It was a Tuesday. I wasn’t feeling great, my throat and chest were at me, the bastards. I was still pretty tired from the Stag the weekend before, but I was sitting down to be productive, get some work done. This was the beginning of the most stressful period of my Masters so far. How could I have known that my laptop would die? How could I have known that it would take more than three days to resolve? I definitely couldn’t have known that ALL MY STUFF would get deleted. Yup, I lost everything; my undergrad work, my Masters to date. All my short stories, all my poetry. It’s all gone.
If you know me, you’ll know that I tend not to get stressed. This isn’t me trying to sound cool, it’s just how it is, ask my mom. However, this week I experienced intense, suffocating stress and all I can ask is, how the fuck do people live like that? I was on edge for three whole days. I was constantly too hot, my mind couldn’t focus on anything else besides the fact that the universe had fucked me over. My chest was tight and heavy. Heart-burn was a constant. NOTHING was funny. Everyone who was in a good mood near me was instantly hated. It was a horrible way to exist and it was really exhausting. The overthinking alone stopped me from sleeping.

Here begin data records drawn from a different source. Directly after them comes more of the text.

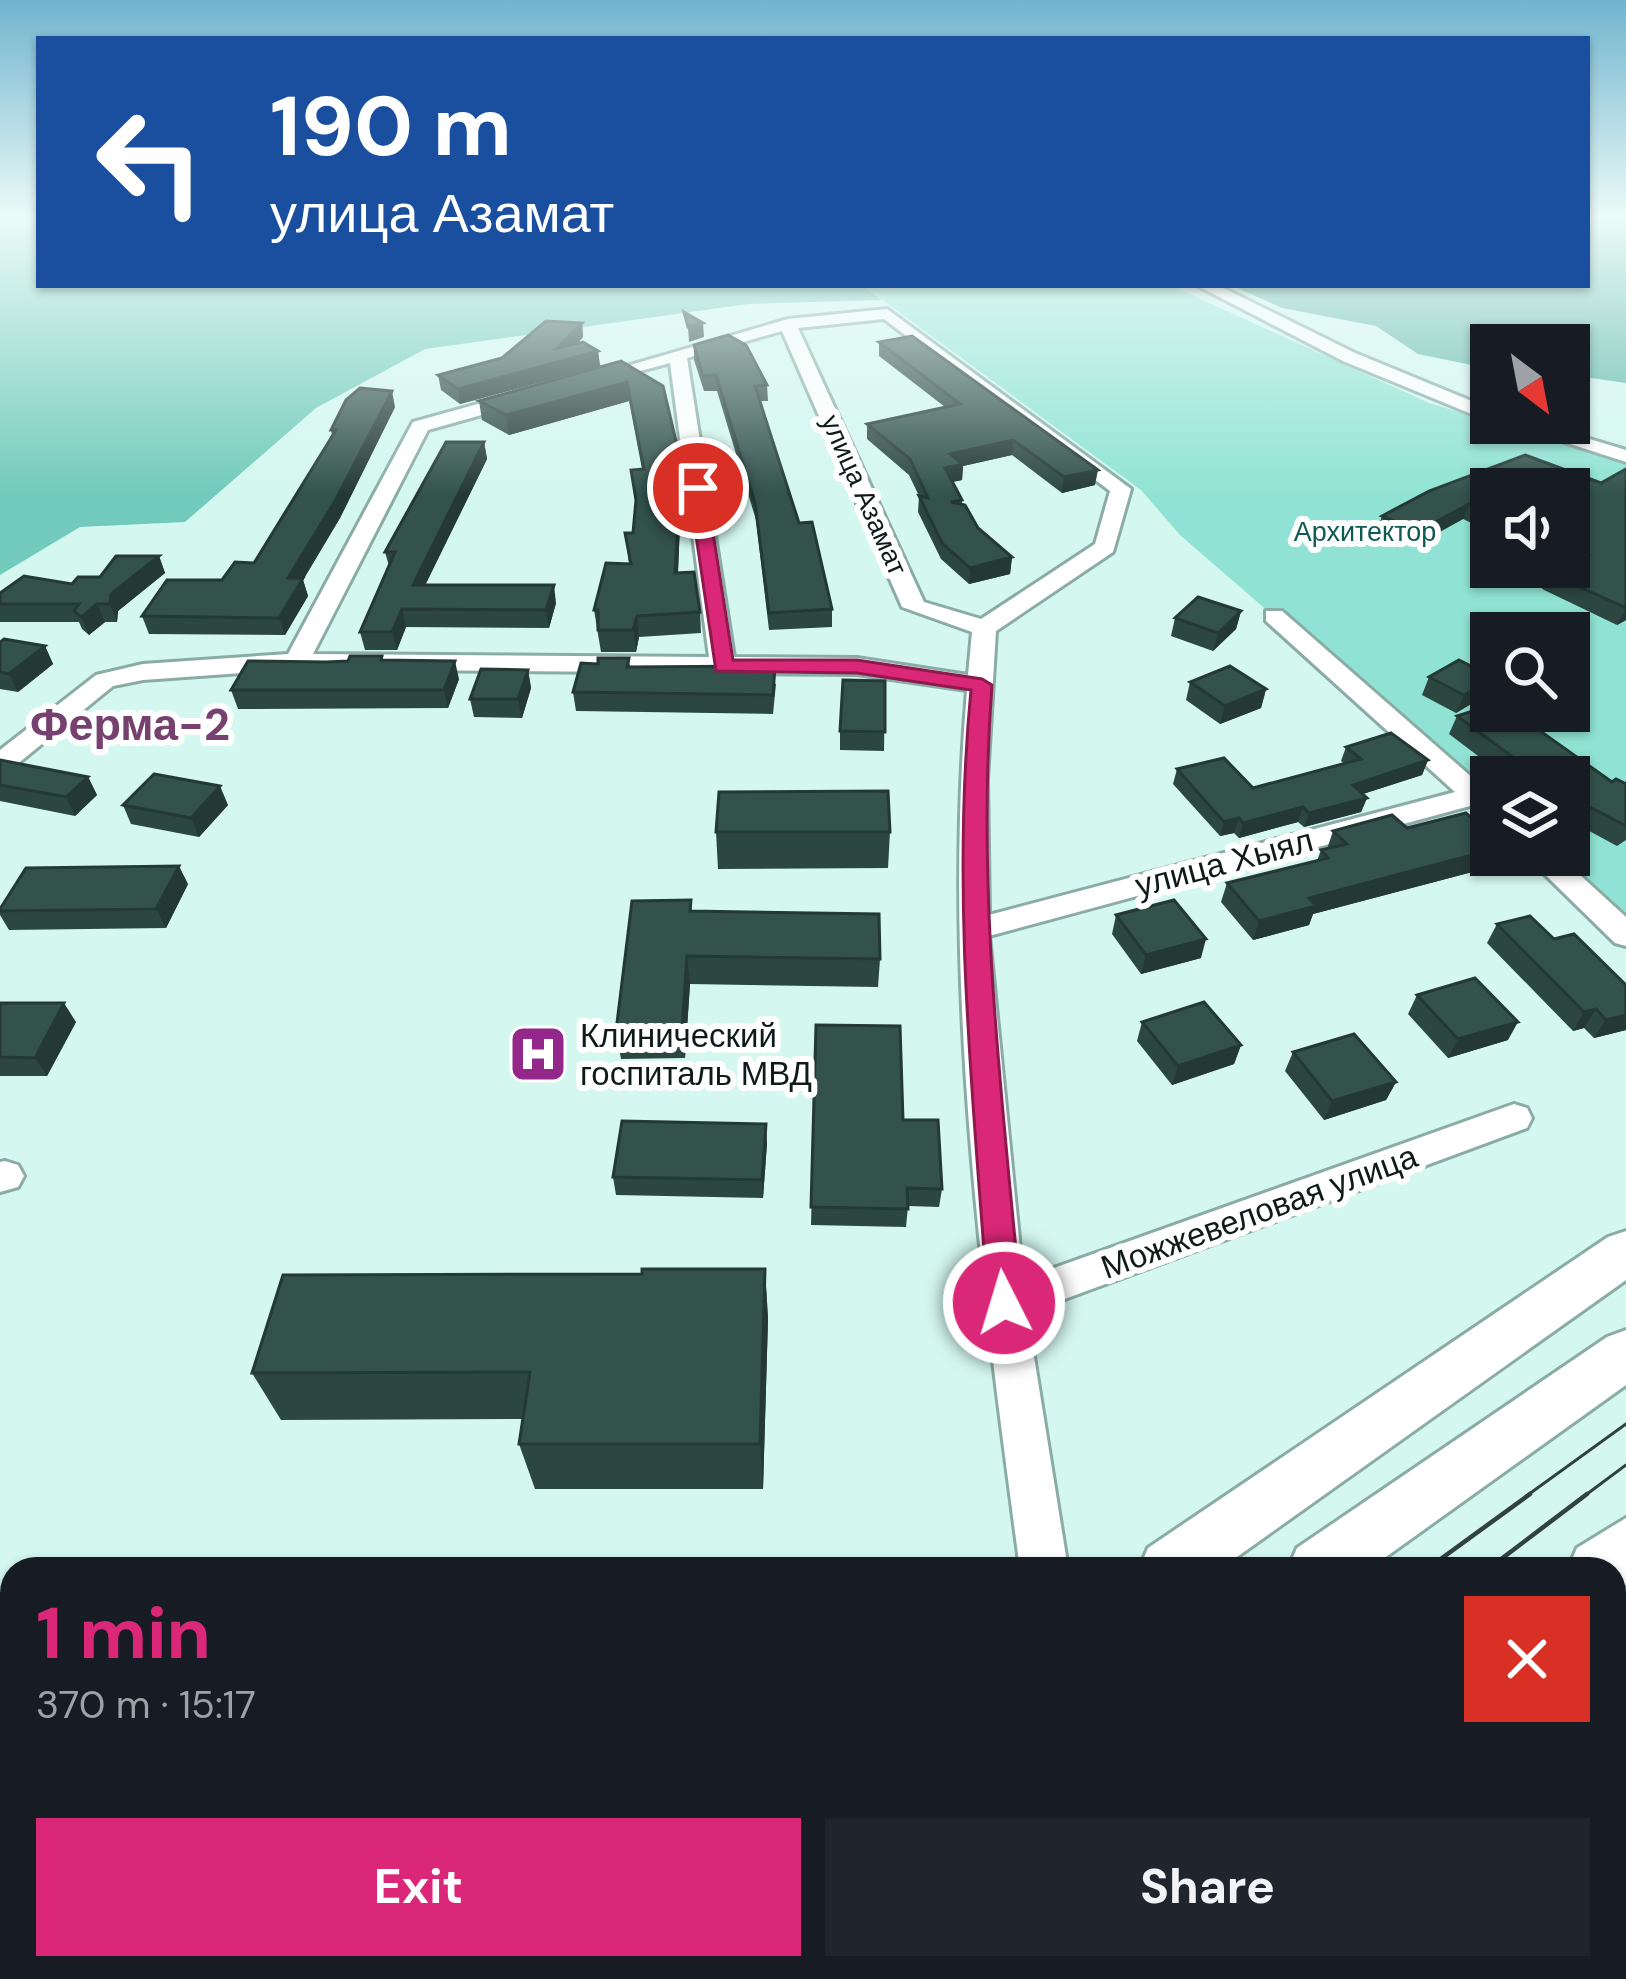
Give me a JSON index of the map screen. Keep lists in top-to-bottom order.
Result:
{
  "streets": {
    "street": ["улица Азамат", "улица Хыял", "Можжевеловая улица"]
  },
  "districts": ["Ферма-2"],
  "parks": ["Архитектор"],
  "places": {
    "hospital": ["Клинический госпиталь МВД"]
  },
  "north": "bottom right",
  "page": {
    "turn": ["190 m", "улица Азамат"],
    "heading": ["1 min", "370 m · 15:17"],
    "buttons": ["Exit", "Share"]
  }
}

The whole experience made me think about over-thinking though (How ironic). Like, the hard-drive had deleted and there was nothing I could do about it, yet I just wallowed in it. I let it swallow me up and I became this stressed, sweaty negative version of myself. I just couldn’t let it go and I kept thinking about how horrible my life was gonna be, and that I’d never catch back up on my work. It was all negative. I did observe something afterwards though. I realised that I have never once, in my whole life, over-thought about something in a positive way, and I doubt you have either.
Overthinking seems to be an exclusively negative activity. It’s always along the lines of ‘this bad thing will happen, and then this even worse thing will happen, and then another bad thing will show up etc.’ It’s never ‘an unreal thing will go down, and then my life will be fucking insanely lit’. It’s easier to say now because I’m no longer at peak stress, but life would be way easier if you were actively able to call yourself on overthinking and just stop.
I had a stressful week. There’s no doubt about it, and I’m sure my one stressful week was probably just an average week for someone else. I’m blessed to say that it was my first ever experience of real stress. Yeah I lost all my writing, but I can just write more. Bad things happen. Acknowledge it. Accept the lesson and move the fuck on. If I could have known that on Tuesday, we’da been flying.